## DOCUMENT SECTION:
--------------------------------
Location
- Country: Solomon Islands
- Territory: Western, Choiseul and Isabel provinces
- Ecclesiastical province: Honiara
- Metropolitan: Archdiocese of Honiara

Statistics
- PopulationTotal; Catholics;: ; 133,374; 16,459 (12.3%);
- Parishes: 8

Information
- Denomination: Catholic Church
- Sui iuris church: Latin Church
- Rite: Roman Rite
- Established: 11 June 1959 (as Apostolic Vicariate of the Western Solomon Islands) 15 November 1966 (as Diocese of Gizo)
- Cathedral: St. Peter's Cathedral

Current leadership
- Bishop: Peter Houhou
- Bishops emeritus: Luciano Capelli, S.D.B.

Website
- catholicgizo.org

= Roman Catholic Diocese of Gizo =

Roman Catholic diocese in the Solomon Islands

The Roman Catholic Diocese of Gizo (Latin: Dioecesis Ghizotana) is a Latin Church ecclesiastical jurisdiction or diocese of the Catholic Church in the Solomon Islands. It is a suffragan diocese of the Archdiocese of Honiara. The diocese covers parts of the western Solomon Islands, including Western Province, Choiseul Province and Isabel Province.

The episcopal seat is in Gizo, where St. Peter's Cathedral serves as the cathedral and mother church of the diocese. The current bishop is Peter Houhou, who was appointed to Gizo in 2023.

==History==
Catholic missionary activity in the western Solomon Islands preceded the creation of a separate ecclesiastical jurisdiction. Dominican missionaries became particularly important in the development of the Catholic Church in the region during the mid-20th century.

On 11 June 1959, Pope John XXIII established the Apostolic Vicariate of the Western Solomon Islands. Its territory was taken from the apostolic vicariates of the Northern Solomon Islands and Southern Solomon Islands. Eusebius John Crawford, O.P., was appointed the first vicar apostolic in 1960.

On 15 November 1966, Pope Paul VI elevated the apostolic vicariate to the Diocese of Gizo as part of a wider reorganization of the Catholic hierarchy in Papua New Guinea and the Solomon Islands. Crawford became the first diocesan bishop.

The Diocese of Gizo was initially a suffragan see of the Archdiocese of Rabaul. Following the establishment of Honiara as a metropolitan archdiocese in 1978, Gizo became part of the ecclesiastical province of Honiara.
--------------------------------
Source records
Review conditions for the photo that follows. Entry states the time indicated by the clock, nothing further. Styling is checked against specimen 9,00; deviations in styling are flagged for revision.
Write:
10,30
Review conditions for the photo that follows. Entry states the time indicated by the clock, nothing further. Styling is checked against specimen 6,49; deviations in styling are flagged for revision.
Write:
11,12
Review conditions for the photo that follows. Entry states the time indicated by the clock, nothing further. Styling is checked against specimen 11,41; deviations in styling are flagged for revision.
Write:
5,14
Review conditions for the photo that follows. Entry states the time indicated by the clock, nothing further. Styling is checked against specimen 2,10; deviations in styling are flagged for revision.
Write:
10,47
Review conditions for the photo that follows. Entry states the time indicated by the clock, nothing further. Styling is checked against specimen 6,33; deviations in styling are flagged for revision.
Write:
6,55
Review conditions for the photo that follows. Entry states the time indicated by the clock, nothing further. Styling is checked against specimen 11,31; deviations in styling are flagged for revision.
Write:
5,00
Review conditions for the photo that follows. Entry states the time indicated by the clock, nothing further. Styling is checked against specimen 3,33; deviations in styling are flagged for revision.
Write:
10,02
--------------------------------
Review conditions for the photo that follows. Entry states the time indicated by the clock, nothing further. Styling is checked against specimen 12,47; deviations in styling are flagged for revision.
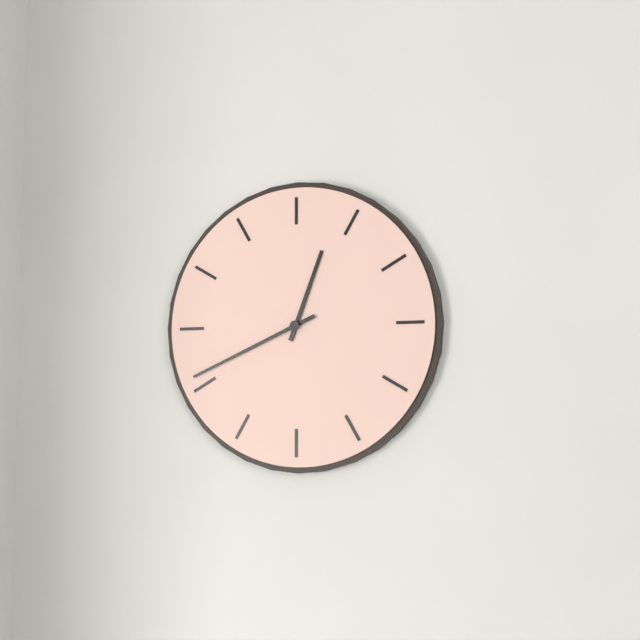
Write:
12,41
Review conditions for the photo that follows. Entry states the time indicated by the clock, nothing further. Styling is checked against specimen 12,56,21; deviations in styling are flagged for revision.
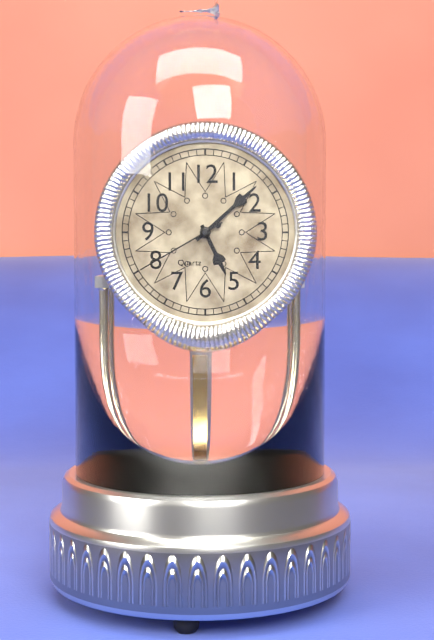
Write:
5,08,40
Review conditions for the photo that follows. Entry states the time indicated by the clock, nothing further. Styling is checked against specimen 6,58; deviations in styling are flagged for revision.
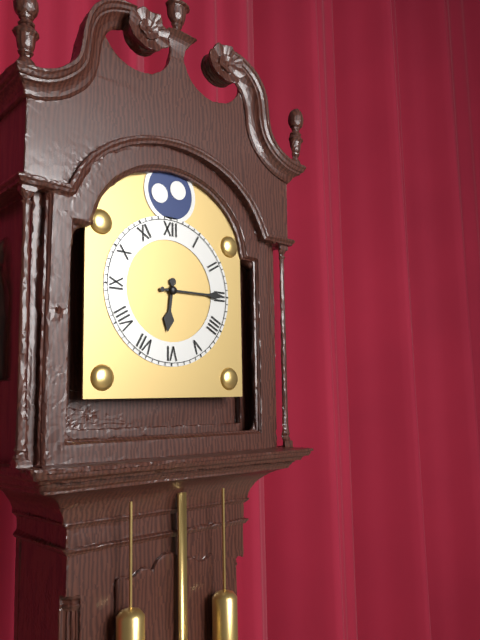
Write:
--------------------------------
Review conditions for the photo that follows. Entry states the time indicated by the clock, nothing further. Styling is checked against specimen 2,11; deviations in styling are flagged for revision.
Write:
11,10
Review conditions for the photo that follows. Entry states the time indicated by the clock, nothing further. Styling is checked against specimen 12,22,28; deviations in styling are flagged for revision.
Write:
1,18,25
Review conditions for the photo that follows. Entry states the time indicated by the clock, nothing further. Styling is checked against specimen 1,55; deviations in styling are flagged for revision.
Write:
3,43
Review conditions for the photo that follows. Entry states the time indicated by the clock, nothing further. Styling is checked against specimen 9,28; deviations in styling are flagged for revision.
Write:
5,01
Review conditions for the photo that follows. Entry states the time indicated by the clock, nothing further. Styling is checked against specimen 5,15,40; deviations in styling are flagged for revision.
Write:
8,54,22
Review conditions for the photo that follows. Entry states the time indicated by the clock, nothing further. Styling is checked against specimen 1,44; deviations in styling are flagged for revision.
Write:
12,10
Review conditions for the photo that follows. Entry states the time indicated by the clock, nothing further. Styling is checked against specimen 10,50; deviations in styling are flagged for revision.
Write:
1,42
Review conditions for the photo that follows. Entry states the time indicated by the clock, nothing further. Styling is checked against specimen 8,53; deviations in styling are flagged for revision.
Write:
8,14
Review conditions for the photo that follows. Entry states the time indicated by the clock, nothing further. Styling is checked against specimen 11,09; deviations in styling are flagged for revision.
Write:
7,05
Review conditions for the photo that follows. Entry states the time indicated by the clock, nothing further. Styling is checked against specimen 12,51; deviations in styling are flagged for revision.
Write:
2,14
--------------------------------
## DIRECTIONS:
**1)** According to the Diocese of Gizo article, who was appointed the first vicar apostolic in 1960?
**2)** Extract the passage of the Diocese of Gizo article from "Roman Catholic diocese in" to "the mid-20th century.".
None of the entries are needed.

## LIST OF SOLUTIONS:
**1)** Eusebius John Crawford, O.P.

**2)**
Roman Catholic diocese in the Solomon Islands

The Roman Catholic Diocese of Gizo (Latin: Dioecesis Ghizotana) is a Latin Church ecclesiastical jurisdiction or diocese of the Catholic Church in the Solomon Islands. It is a suffragan diocese of the Archdiocese of Honiara. The diocese covers parts of the western Solomon Islands, including Western Province, Choiseul Province and Isabel Province.

The episcopal seat is in Gizo, where St. Peter's Cathedral serves as the cathedral and mother church of the diocese. The current bishop is Peter Houhou, who was appointed to Gizo in 2023.

==History==
Catholic missionary activity in the western Solomon Islands preceded the creation of a separate ecclesiastical jurisdiction. Dominican missionaries became particularly important in the development of the Catholic Church in the region during the mid-20th century.